An ounce of prevention
Each fall you should have your mechanic perform a winterization on your vehicle, after all, the best way to handle roadside emergencies is to prevent them. Be sure that he or she includes the following:
- Check and top off all fluids including radiator and windshield washer.
- Replace your wiper blades.
- Check your battery.
- Check your tire treads.
If it happens
There are several actions that you should and should not take in the event of a roadside stranding. First and foremost, you should stay with your vehicle. The horrific story of the Kim family proves why. Mrs. Kim and her two daughters survived unscathed in uninhabited Oregon country for nine days. Her husband sadly, met his demise via hypothermia as he attempted to find help on foot. Stay. With. Your. Car.

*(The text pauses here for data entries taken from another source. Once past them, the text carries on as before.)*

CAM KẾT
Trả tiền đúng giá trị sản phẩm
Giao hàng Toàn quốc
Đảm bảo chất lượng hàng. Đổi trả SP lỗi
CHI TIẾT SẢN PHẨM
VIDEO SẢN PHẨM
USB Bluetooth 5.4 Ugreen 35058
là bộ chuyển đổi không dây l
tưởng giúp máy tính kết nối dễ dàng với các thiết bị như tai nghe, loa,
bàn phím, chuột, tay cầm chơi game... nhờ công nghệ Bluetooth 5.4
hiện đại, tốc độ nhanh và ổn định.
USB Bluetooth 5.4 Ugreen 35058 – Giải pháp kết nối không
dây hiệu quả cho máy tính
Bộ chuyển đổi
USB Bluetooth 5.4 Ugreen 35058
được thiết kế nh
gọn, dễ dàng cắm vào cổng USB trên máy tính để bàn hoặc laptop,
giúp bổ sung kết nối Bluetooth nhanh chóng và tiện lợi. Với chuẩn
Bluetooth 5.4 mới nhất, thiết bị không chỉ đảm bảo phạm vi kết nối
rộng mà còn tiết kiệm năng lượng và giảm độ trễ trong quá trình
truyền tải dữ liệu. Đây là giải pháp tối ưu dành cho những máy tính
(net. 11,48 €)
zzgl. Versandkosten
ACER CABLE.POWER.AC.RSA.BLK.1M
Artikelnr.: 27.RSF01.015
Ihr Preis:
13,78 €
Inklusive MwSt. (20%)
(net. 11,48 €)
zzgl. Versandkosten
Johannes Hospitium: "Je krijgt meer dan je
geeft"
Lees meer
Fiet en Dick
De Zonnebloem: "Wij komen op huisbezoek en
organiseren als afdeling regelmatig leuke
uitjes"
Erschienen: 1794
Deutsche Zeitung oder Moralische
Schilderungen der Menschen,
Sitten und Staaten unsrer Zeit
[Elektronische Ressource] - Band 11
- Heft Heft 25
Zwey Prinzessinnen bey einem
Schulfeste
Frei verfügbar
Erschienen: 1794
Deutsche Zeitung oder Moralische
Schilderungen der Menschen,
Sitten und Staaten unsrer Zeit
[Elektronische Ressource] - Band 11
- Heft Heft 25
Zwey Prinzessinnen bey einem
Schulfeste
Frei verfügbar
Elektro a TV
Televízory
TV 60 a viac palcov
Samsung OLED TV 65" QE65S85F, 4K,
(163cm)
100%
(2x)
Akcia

Next, make your car as visible as possible. Use any creative means you can think of to make your vehicle stand out. Reflectors, bright ribbons, flares, a mylar blanket, and an open hood are all ideas that can help you get spotted sooner.
Can I use my car heater?
Using your car heater comes with the risks of killing the battery and carbon monoxide poisoning. If you feel that it is necessary, turn it on for a few minutes at a time. You should first assure that your tailpipe is clear of snow and crack your windows slightly.
Before resorting to this try these ideas to keep warm:
- Wrap up in a blanket.
- Put on your emergency gloves, socks, and hat.
- Share body heat.
- Move your body in any way you can.
- Eat a small snack and sip your water.
Being prepared for winter woes is a no-brainer in our neck of the woods but, for some reason, we fail to act. I think it is the, “it won’t happen syndrome”. I am certain that Lauren Weinberg and the Kim family thought the same thing. I promise that you will never regret having a proper roadside emergency kit in your car.